### 실험을 통한 하이퍼 파라미터 범위 설정

In [1]:
import pandas as pd
from sklearn.model_selection import ParameterGrid, KFold, cross_val_score
from sklearn.ensemble import RandomForestRegressor as RFR
from xgboost import XGBRegressor as XGBR
from lightgbm import LGBMRegressor as LGBR
import numpy as np
from sklearn.tree import DecisionTreeRegressor, export_text
from sklearn.metrics import *
from sklearn.ensemble import StackingRegressor
from scipy.stats import randint, uniform
from tqdm import tqdm

#### 샘플링

In [3]:
num_trees_rv = randint(10, 500)
learning_rate_rv = uniform(0.01, 0.3)
max_depth_rv = randint(2, 10)
num_leaves_rv = randint(8, 256)
row_ratio_rv = uniform(0.1, 0.85)
col_ratio_rv = uniform(0.3, 0.6)

In [3]:
def sampling():
    num_trees = num_trees_rv.rvs()
    learning_rate = learning_rate_rv.rvs()
    max_depth = max_depth_rv.rvs()
    num_leaves = num_leaves_rv.rvs()
    row_ratio = row_ratio_rv.rvs()
    col_ratio = col_ratio_rv.rvs()
    return num_trees, learning_rate, max_depth, num_leaves, row_ratio, col_ratio

#### 데이터 준비

In [4]:
experiment_data_list = []
for file_name in ["ele-1", "ele-2", "friedman",  "puma32h",  "wizmir"]:
    df = pd.read_csv("../../data/regression/{}.csv".format(file_name))
    X = df.drop('y', axis = 1)
    y = df['y']
    experiment_data_list.append((X, y))

#### 실험 수행

In [5]:
RFR_result = []
XGB_result = []
LGB_result = []
for _ in tqdm(range(10000)):
    data_idx = np.random.choice(range(len(experiment_data_list)))
    X, y = experiment_data_list[data_idx]
    num_trees, learning_rate, max_depth, num_leaves, row_ratio, col_ratio = sampling()

    RFR_model = RFR(
        n_estimators=num_trees,
        max_depth=max_depth,
        max_leaf_nodes=num_leaves,
        max_samples=row_ratio,
        max_features=col_ratio,
    )

    XGB_model = XGBR(
        n_estimators=num_trees,
        max_depth=max_depth,
        max_leaves=num_leaves,
        subsample=row_ratio,
        colsample_bytree=col_ratio,
        eta=learning_rate,
    )

    LGB_model = LGBR(
        n_estimators=num_trees,
        max_depth=max_depth,
        num_leaves=num_leaves,
        subsample=row_ratio,
        colsample_bytree=col_ratio,
        learning_rate=learning_rate,
    )

    RFR_score_list = cross_val_score(
        RFR_model, X, y, cv=5, scoring="neg_mean_absolute_error"
    )
    RFR_score = (-RFR_score_list).mean()
    XGB_score_list = cross_val_score(
        XGB_model, X, y, cv=5, scoring="neg_mean_absolute_error"
    )
    XGB_score = (-XGB_score_list).mean()
    LGB_score_list = cross_val_score(
        LGB_model, X, y, cv=5, scoring="neg_mean_absolute_error"
    )
    LGB_score = (-LGB_score_list).mean()

    params = [num_trees, learning_rate, max_depth, num_leaves, row_ratio, col_ratio]
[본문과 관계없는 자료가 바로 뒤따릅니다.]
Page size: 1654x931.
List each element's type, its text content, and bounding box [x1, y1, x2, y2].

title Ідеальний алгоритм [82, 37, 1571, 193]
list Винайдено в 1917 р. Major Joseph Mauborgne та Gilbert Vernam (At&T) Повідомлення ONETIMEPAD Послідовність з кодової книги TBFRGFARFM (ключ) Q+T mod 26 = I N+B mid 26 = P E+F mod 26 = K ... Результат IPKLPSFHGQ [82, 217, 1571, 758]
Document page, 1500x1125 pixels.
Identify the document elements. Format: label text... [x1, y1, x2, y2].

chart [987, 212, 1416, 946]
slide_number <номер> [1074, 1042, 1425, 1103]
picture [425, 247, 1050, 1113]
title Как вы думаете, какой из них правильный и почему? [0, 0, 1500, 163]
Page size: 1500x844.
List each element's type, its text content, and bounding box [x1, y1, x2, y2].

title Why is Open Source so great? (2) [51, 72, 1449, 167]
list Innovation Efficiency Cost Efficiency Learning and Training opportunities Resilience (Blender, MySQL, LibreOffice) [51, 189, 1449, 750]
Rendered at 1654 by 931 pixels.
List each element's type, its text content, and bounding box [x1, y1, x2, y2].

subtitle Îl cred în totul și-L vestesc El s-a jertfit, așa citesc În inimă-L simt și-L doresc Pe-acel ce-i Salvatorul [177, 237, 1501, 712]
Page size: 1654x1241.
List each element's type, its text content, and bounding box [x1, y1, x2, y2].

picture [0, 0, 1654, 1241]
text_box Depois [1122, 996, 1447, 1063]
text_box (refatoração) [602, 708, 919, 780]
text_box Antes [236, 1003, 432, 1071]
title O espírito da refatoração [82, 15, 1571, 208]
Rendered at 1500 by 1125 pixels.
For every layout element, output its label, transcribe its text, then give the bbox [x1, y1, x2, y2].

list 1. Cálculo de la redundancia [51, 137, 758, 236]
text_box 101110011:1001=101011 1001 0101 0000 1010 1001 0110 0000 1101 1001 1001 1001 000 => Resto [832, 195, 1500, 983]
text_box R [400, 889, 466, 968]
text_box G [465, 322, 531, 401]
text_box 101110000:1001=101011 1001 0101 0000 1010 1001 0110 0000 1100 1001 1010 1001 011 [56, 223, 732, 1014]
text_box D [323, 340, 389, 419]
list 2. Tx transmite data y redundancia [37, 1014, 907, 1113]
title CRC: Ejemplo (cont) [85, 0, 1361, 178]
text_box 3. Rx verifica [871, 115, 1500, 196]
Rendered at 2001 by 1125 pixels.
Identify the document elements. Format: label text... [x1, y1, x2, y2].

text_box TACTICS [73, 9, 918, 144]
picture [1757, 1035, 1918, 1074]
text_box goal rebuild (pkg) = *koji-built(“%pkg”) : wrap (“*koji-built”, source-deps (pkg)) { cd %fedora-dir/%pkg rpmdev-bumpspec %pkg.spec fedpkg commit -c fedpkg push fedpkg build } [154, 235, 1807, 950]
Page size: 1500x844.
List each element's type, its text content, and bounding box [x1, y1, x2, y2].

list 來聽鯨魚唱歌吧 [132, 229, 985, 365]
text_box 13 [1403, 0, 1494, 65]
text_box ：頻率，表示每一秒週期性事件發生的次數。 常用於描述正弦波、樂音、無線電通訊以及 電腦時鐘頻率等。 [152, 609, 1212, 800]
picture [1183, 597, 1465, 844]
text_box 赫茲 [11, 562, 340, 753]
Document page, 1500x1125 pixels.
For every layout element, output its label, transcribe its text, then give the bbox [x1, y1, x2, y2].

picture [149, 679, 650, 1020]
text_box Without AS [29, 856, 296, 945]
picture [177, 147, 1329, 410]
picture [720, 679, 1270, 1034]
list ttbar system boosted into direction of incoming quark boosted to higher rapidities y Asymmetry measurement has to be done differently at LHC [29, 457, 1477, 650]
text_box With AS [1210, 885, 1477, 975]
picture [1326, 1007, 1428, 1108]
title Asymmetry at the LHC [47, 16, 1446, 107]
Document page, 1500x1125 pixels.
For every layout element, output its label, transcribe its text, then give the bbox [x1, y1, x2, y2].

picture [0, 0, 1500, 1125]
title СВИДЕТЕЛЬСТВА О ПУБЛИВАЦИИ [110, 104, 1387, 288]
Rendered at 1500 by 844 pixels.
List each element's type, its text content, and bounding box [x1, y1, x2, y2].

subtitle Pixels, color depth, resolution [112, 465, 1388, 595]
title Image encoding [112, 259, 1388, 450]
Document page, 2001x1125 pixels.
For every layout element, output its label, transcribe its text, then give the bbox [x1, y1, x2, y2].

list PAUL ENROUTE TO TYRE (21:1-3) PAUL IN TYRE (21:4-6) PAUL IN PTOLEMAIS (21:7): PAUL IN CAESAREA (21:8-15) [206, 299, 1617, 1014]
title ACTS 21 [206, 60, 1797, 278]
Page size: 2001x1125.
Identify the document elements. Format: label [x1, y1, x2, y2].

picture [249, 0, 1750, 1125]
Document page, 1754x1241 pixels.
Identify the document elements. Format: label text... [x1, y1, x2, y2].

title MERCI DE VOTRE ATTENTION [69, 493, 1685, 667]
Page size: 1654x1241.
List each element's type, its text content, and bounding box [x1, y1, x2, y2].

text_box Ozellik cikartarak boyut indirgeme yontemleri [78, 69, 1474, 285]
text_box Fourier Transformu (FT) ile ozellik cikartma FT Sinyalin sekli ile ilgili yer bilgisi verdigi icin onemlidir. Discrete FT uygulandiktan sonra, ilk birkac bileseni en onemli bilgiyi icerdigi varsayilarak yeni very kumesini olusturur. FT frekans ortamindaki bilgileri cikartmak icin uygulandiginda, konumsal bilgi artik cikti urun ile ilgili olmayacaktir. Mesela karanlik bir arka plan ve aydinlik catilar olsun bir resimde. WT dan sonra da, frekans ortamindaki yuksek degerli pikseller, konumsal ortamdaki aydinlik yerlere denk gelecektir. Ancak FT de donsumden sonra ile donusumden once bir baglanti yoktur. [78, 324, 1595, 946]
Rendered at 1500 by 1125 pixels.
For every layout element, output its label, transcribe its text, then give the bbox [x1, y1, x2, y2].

    RFR_record = params + [RFR_score]
    XGB_record = params + [XGB_score]
    LGB_record = params + [LGB_score]

    RFR_result.append(RFR_record)
    XGB_result.append(XGB_record)
    LGB_result.append(LGB_record)
cols = [
    "num_trees",
    "learning_rate",
    "max_depth",
    "num_leaves",
    "row_ratio",
    "col_ratio",
    "score",
]

RFR_result = pd.DataFrame(RFR_result, columns=cols).drop('learning_rate', axis = 1)
XGB_result = pd.DataFrame(XGB_result, columns=cols)
LGB_result = pd.DataFrame(LGB_result, columns=cols)

In [6]:
RFR_result.to_csv("MyAutoML2_RFR_실험결과.csv", index = False)
XGB_result.to_csv("MyAutoML2_XGB_실험결과.csv", index = False)
LGB_result.to_csv("MyAutoML2_LGB_실험결과.csv", index = False)

#### 모델별 MAE 분포 확인

In [44]:
RFR_MAE_dist = RFR_result["score"].describe()
XGB_MAE_dist = XGB_result["score"].describe()
LGB_MAE_dist = LGB_result["score"].describe()
MAE_dist = pd.concat([RFR_MAE_dist, XGB_MAE_dist, LGB_MAE_dist], axis = 1)
MAE_dist.columns = ["RFR", "XGB", "LGB"]
display(MAE_dist)

Unnamed: 0,RFR,XGB,LGB
count,10000.0,10000.0,10000.0
mean,125.287492,128.788634,112.990791
std,177.680552,223.506338,187.934021
min,0.006287,0.006035,0.005951
25%,0.998655,0.962118,0.947524
50%,2.084521,1.497201,1.246464
75%,236.530071,85.982339,91.620124
max,542.99483,1373.506491,1133.407707


#### 모델별 결정 나무 학습 및 해석

In [15]:
def text_to_rule_list(r):
    node_list = []
    leaf_node_list = []

    for i, node in enumerate(r.split("\n")[:-1]):
        rule = node.split('- ')[1]
        indent = node.count(' ' * 3)
        if 'value' in rule:
            leaf_node_list.append([i, rule, indent])
        node_list.append([i, rule, indent])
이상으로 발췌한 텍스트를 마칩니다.